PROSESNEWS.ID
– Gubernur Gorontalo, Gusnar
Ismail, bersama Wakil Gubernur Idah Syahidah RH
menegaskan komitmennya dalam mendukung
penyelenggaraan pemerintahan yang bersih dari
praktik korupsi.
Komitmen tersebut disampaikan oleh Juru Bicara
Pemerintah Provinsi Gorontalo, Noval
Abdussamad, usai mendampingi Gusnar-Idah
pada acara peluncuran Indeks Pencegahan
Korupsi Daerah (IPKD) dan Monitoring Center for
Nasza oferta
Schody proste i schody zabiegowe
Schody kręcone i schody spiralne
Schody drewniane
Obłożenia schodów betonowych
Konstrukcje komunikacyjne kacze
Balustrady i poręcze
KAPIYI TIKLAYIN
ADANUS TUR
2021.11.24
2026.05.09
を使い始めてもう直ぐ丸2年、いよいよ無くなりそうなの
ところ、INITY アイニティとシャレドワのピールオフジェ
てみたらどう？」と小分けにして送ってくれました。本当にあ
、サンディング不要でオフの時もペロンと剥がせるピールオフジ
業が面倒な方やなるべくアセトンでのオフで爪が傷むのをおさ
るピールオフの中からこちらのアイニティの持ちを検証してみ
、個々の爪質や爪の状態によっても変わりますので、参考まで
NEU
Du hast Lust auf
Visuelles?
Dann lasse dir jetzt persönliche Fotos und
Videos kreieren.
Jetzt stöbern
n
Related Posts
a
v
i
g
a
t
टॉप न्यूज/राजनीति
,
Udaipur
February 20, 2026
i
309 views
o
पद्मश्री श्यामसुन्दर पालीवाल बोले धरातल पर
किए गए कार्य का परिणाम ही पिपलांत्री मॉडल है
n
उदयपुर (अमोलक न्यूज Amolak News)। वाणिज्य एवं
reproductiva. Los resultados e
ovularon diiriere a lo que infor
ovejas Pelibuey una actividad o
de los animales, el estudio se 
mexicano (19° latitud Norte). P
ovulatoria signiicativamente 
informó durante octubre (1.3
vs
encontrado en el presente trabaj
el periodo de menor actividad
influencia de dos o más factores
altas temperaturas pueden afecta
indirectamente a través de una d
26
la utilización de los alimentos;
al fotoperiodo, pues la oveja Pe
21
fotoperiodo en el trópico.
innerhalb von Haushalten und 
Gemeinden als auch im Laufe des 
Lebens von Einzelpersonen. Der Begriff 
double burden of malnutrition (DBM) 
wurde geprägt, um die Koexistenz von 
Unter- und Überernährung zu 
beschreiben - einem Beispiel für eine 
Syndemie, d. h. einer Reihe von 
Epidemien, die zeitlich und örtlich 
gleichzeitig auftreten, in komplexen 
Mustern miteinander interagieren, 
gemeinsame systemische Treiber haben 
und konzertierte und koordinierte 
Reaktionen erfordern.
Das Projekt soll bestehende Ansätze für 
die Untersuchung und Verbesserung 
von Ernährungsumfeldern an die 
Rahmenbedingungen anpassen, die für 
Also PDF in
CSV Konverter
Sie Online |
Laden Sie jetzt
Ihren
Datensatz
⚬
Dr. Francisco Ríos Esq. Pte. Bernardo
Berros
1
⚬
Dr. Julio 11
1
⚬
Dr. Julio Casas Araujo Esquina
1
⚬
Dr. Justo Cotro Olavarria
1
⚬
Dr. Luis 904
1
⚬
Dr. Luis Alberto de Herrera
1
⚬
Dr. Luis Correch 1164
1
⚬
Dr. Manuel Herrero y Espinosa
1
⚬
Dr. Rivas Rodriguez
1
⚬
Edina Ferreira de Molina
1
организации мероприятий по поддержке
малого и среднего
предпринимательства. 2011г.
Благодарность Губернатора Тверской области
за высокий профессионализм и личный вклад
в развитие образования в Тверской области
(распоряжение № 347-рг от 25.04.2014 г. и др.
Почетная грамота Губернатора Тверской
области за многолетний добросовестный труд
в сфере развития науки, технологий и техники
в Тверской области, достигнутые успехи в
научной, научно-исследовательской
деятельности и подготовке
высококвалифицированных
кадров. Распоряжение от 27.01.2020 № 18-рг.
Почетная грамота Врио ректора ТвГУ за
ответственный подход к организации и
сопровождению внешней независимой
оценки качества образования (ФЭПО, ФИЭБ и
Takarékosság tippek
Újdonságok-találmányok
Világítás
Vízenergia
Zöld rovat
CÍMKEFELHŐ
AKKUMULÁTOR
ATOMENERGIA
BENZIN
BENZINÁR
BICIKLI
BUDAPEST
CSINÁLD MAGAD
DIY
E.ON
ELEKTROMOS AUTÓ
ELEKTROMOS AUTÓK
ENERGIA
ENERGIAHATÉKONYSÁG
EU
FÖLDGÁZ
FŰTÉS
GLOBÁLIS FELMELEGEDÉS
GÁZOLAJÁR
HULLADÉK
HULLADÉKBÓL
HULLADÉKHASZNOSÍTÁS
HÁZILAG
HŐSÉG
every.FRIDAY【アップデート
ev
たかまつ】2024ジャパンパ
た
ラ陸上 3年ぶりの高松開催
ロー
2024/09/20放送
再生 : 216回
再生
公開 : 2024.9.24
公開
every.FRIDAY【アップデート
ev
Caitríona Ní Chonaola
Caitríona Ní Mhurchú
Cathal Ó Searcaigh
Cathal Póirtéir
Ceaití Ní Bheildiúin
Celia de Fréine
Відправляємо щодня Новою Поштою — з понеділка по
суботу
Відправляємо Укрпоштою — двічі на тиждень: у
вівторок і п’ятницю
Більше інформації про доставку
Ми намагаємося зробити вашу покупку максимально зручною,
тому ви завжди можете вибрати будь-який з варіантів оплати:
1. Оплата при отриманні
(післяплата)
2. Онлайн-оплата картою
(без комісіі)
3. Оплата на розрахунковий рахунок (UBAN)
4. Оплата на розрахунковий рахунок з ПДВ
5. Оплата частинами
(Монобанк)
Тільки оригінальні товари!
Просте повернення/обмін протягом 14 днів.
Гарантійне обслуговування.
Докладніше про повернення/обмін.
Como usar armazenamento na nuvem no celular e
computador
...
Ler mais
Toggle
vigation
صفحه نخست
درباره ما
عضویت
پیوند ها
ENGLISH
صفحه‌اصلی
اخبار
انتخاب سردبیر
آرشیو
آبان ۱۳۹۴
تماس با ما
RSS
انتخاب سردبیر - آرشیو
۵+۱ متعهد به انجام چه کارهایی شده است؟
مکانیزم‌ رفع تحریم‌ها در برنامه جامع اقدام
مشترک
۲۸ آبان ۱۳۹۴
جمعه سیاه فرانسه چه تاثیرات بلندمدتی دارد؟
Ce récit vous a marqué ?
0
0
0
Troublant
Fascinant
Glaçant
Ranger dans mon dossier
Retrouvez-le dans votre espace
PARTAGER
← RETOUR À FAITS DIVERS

+-------+

(Your objective) Look above for the line containing "ラ陸上 3年ぶりの高松開催"; copy from it through the last line, exactly, and nothing more.

(Result for this exercise)
ラ陸上 3年ぶりの高松開催
ロー
2024/09/20放送
再生 : 216回
再生
公開 : 2024.9.24
公開
every.FRIDAY【アップデート
ev
Caitríona Ní Chonaola
Caitríona Ní Mhurchú
Cathal Ó Searcaigh
Cathal Póirtéir
Ceaití Ní Bheildiúin
Celia de Fréine
Відправляємо щодня Новою Поштою — з понеділка по
суботу
Відправляємо Укрпоштою — двічі на тиждень: у
вівторок і п’ятницю
Більше інформації про доставку
Ми намагаємося зробити вашу покупку максимально зручною,
тому ви завжди можете вибрати будь-який з варіантів оплати:
1. Оплата при отриманні
(післяплата)
2. Онлайн-оплата картою
(без комісіі)
3. Оплата на розрахунковий рахунок (UBAN)
4. Оплата на розрахунковий рахунок з ПДВ
5. Оплата частинами
(Монобанк)
Тільки оригінальні товари!
Просте повернення/обмін протягом 14 днів.
Гарантійне обслуговування.
Докладніше про повернення/обмін.
Como usar armazenamento na nuvem no celular e
computador
...
Ler mais
Toggle
vigation
صفحه نخست
درباره ما
عضویت
پیوند ها
ENGLISH
صفحه‌اصلی
اخبار
انتخاب سردبیر
آرشیو
آبان ۱۳۹۴
تماس با ما
RSS
انتخاب سردبیر - آرشیو
۵+۱ متعهد به انجام چه کارهایی شده است؟
مکانیزم‌ رفع تحریم‌ها در برنامه جامع اقدام
مشترک
۲۸ آبان ۱۳۹۴
جمعه سیاه فرانسه چه تاثیرات بلندمدتی دارد؟
Ce récit vous a marqué ?
0
0
0
Troublant
Fascinant
Glaçant
Ranger dans mon dossier
Retrouvez-le dans votre espace
PARTAGER
← RETOUR À FAITS DIVERS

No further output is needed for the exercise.